==== Supplied text ====
Internal Brazil fight may hamper Amazon protection
Saturday, January 31, 2009
By BRADLEY BROOKS, Associated Press Writer
BELEM, Brazil A global counterculture gathering dedicated partly to preserving the world's rain forests has become a bureaucratic battleground for two Brazilian officials squabbling over what to do with the vast Amazon region.
Environment Minister Carlos Minc used the World Social Forum that ends Sunday to take shots at Agriculture Minister Reinhold Stephanes, who is accused by environmentalists of encouraging soy and sugar cane plantations that are blamed for much deforestation.
"Our problem is not with agriculture, it is with Minister Stephanes," Environment Minister Carlos Minc told reporters this week at the social forum.
Stephanes countered by saying that "either he (Minc) understands nothing, or he isn't behaving correctly with me."
The feud forced President Luiz Inacio Lula da Silva to order the ministers to stop talking about one another in public, according to accounts in Brazil's leading newspapers, citing anonymous aides close to Silva.
Minc declined to be interviewed this week at the forum, while calls to the agriculture ministry were not returned. Stephanes had said in the Brazilian press earlier this week he was through talking about the matter.
At issue is the balance between preservation and economic deveolopment in the Amazon, whose survival is crucial in the struggle against global climate change, according to many climate scientists.
They say the cutting or burning of Amazon trees releases an estimated 400 million tons of carbon dioxide _ 80 percent of Brazil's greenhouse gases _ into the atmosphere every year.
Environmentalists have long accused Stephanes and Silva of leaning too far toward the expansion of farms that lead to deforestation.
Silva told reporters at the forum this week that he is pushing for sustainable development of the region, "to work in the correct manner with the forest."
====
■ **Required work**: Carry on the news article about the Brazilian ministers' Amazon feud, starting after its last sentence. The lines that come next have nothing to do with this.
==== Records provided ====
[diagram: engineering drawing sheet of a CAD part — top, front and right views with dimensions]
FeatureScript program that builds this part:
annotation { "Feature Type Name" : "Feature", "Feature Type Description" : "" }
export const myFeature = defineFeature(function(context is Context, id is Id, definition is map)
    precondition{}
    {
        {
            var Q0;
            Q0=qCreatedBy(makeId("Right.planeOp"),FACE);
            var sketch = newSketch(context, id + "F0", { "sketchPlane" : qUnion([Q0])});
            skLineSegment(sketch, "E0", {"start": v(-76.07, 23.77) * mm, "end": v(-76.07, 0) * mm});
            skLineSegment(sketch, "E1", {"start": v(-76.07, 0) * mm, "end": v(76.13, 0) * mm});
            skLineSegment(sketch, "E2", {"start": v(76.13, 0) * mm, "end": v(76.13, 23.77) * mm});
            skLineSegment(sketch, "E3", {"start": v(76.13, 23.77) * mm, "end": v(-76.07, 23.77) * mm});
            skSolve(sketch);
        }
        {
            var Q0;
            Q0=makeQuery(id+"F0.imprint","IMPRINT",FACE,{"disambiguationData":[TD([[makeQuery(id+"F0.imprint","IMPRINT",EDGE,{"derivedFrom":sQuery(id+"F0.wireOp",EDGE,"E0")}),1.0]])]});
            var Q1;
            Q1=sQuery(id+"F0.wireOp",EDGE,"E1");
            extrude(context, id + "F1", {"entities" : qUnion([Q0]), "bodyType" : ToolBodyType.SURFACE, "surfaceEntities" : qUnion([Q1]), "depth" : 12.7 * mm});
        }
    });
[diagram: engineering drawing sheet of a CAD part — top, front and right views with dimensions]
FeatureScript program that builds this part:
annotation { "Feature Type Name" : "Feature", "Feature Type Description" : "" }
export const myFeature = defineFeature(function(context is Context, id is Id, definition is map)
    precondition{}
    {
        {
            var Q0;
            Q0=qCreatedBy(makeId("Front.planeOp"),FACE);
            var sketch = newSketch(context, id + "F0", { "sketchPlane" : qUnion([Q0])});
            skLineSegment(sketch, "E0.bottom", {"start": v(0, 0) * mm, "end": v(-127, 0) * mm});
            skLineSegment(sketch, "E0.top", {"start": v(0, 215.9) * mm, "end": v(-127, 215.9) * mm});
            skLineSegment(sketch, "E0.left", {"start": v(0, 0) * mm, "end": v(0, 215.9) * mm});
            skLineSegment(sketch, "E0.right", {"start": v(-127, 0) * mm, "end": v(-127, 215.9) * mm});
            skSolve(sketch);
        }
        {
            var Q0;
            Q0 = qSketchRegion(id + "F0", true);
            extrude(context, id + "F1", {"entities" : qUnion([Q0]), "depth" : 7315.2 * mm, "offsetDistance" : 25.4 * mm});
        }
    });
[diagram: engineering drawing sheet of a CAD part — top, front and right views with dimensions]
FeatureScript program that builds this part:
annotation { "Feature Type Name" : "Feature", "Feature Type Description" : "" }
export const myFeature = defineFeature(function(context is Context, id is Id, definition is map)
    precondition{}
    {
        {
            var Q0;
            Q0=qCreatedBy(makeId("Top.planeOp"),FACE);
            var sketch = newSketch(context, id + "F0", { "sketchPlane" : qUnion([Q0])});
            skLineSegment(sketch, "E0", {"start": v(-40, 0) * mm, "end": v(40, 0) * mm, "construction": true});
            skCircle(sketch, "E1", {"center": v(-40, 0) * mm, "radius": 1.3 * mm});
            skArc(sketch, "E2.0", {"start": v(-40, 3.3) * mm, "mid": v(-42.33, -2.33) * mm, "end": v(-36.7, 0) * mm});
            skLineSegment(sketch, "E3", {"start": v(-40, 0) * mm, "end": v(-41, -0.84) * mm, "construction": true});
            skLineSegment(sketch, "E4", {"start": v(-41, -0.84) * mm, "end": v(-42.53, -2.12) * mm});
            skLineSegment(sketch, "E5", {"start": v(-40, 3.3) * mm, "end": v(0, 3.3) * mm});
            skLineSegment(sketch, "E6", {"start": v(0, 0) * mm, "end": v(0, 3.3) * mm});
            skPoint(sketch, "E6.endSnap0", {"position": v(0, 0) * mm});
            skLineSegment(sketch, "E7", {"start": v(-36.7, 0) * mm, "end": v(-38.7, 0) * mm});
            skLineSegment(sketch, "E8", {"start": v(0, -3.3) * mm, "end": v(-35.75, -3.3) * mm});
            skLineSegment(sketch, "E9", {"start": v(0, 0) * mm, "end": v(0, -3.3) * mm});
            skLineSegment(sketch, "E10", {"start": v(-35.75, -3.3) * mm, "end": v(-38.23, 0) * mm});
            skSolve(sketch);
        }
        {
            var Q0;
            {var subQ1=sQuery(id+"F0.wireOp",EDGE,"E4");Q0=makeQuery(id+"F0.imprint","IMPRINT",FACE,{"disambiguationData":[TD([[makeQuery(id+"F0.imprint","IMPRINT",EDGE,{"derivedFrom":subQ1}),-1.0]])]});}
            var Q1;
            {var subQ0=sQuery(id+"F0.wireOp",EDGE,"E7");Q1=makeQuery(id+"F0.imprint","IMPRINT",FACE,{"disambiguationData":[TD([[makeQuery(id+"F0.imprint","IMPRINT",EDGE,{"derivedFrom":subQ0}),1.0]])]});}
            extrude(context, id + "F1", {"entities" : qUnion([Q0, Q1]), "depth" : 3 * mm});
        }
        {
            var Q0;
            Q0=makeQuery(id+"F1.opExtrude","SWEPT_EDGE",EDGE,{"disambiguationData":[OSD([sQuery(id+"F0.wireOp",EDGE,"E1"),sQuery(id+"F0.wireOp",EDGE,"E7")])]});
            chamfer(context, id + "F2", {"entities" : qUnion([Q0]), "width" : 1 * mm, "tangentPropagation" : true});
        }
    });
====
■ **Result of this task**:
Minc's ministry wants to maintain or toughen a requirement that Amazon landowners leave at least 20 percent of their property as forest. Stephanes wants that rule relaxed.
Sen. Marina Silva resigned as environment minister last May _ also after complaining that Stephanes and other ministries were hindering her efforts to protect the Amazon. That prompted the president _ no relation _ to vow to strengthen environmental protection.
The senator refused to directly criticize the president this week, but said the problems she faced "have just continued."
"I think it is the beginning of a new phase of internal political discomfort," she told The Associated Press on the sidelines of the social forum.
Greenpeace campaigner Andre Muggiati said a bigger issue is the fight for cash.
"The environment ministry is a weak ministry," he said, noting that the agriculture ministry budget is around $22 billion a year while that of the environment ministry is some $174 million.
"How can the ministry of environment build strong measures for protection when the agriculture ministry right across the street is spending billions in an activity that has a strong impact on the environment?" Muggiati said.
Tens of thousands of activists attended the forum, created in 2001 as a counterpoint to the World Economic Forum being held in Davos, Switzerland.